Appeal by the defendant from an order of the Supreme Court, Queens County (Rotker, J.), dated February 10, 2005, which, after a hearing to redetermine his sex offender risk level pursuant to the stipulation of settlement in Doe v Pataki (3 F Supp 2d 456 [1998]), designated him a level two sex offender pursuant to Correction Law article 6-C. Ordered that the order is affirmed.
At a hearing conducted pursuant to the Sex Offender Registration Act (see Correction Law art 6-C; hereinafter SORA), to redetermine the defendant’s SORA risk level pursuant to the stipulation of settlement in Doe v Pataki (3 F Supp 2d 456 [1998]), the defendant requested that the Supreme Court downwardly depart from his designation as a presumptive risk *806level two sex offender. In that respect, the defendant demonstrated, by a preponderance of the evidence, that he had not been convicted of any sex offenses in the 12 years following his release from prison, which is a mitigating factor not adequately taken into account by the SORA Risk Assessment Guidelines (see People v Deline, 104 AD3d 745 [2013], lv denied 21 NY3d 856 [2013]; People v Madison, 98 AD3d 573, 574 [2012]; People v Thompson, 34 AD3d 661, 662 [2006]; People v Abdullah, 31 AD3d 515, 516 [2006]).
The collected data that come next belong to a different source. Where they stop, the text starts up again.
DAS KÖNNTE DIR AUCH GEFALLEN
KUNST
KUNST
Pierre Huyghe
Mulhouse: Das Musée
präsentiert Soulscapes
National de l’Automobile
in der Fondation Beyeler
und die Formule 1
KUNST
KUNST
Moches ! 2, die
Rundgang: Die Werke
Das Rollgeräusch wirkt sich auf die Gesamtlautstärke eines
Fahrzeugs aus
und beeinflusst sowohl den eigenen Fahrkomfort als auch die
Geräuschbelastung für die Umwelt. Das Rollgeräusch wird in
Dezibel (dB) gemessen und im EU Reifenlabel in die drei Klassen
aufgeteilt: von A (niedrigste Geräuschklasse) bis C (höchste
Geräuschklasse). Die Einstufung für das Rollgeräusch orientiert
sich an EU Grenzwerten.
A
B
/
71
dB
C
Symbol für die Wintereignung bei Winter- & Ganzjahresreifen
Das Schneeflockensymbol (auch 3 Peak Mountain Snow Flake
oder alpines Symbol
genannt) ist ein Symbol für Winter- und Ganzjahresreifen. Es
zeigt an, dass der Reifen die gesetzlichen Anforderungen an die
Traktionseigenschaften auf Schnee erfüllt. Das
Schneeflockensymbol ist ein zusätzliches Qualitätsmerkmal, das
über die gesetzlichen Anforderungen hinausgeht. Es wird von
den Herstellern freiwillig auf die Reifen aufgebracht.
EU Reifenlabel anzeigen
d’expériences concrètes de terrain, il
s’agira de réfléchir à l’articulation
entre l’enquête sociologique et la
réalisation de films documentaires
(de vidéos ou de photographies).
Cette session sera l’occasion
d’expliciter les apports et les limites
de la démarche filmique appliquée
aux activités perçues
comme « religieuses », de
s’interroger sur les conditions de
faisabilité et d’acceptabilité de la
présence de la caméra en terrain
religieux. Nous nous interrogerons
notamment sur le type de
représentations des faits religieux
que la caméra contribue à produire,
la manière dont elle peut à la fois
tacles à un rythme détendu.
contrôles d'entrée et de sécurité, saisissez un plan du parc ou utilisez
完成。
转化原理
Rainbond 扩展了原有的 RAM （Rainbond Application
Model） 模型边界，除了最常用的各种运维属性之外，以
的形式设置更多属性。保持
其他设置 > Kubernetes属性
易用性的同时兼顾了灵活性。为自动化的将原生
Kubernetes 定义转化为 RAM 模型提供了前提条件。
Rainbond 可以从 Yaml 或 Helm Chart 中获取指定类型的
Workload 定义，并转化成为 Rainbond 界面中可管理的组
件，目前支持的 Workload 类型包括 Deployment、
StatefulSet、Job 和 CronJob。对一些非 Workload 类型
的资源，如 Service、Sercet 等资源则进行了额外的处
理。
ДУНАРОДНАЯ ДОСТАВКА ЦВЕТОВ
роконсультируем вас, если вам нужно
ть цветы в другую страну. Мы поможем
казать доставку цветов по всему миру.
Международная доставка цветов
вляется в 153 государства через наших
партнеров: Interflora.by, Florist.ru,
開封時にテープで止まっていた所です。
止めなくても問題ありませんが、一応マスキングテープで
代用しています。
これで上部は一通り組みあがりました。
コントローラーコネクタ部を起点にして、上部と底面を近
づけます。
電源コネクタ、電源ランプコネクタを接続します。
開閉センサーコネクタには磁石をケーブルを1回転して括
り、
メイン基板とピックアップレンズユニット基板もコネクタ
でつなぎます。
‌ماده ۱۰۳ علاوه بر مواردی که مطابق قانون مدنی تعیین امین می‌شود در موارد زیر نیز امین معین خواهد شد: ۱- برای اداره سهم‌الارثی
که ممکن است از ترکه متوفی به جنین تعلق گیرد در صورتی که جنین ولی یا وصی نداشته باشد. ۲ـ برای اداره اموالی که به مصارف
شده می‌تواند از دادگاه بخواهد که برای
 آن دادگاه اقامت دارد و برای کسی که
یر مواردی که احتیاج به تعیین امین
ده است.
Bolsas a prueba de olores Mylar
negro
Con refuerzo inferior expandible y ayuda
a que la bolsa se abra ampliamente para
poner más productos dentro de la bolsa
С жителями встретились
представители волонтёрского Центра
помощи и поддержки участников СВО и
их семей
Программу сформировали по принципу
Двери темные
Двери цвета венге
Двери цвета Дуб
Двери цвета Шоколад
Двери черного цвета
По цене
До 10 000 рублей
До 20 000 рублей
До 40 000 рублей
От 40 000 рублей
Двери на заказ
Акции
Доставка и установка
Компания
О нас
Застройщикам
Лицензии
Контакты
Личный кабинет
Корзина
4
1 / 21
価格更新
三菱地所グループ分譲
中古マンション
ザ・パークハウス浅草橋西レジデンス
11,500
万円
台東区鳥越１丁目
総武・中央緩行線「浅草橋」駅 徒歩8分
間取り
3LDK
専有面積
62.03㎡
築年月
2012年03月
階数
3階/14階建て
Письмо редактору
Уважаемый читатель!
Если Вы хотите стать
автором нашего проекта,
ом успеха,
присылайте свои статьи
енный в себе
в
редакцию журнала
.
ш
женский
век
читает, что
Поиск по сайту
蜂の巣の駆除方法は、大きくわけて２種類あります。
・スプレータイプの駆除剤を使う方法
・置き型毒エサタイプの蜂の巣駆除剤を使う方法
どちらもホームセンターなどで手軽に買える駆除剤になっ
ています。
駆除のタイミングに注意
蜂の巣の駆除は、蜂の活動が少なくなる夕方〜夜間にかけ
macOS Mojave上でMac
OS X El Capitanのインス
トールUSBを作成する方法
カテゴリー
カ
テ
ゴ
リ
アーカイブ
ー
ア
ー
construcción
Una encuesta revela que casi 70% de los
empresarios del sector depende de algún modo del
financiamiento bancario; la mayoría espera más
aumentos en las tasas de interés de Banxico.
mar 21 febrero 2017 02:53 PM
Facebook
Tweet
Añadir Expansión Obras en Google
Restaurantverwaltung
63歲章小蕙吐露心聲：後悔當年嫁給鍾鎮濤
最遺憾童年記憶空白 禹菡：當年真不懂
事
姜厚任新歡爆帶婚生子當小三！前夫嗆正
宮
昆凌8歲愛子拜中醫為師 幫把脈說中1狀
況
Nevertheless, in light of the grievous nature of the defendant’s offense and, thus, the danger he poses to society should he reoffend, the Supreme Court did not improvidently exercise its discretion in declining to downwardly depart from the presumptive risk level (see People v Deline, 104 AD3d at 745-746; People v Madison, 98 AD3d at 574; see also People v Delvalle, 100 AD3d 726 [2012]; see generally People v Wyatt, 89 AD3d 112 [2011]; Sex Offender Registration Act: Risk Assessment Guidelines and Commentary at 2 [2006]).
The defendant’s remaining contentions are unpreserved for appellate review and, in any event, without merit. Rivera, J.E, Skelos, Leventhal and Lott, JJ., concur.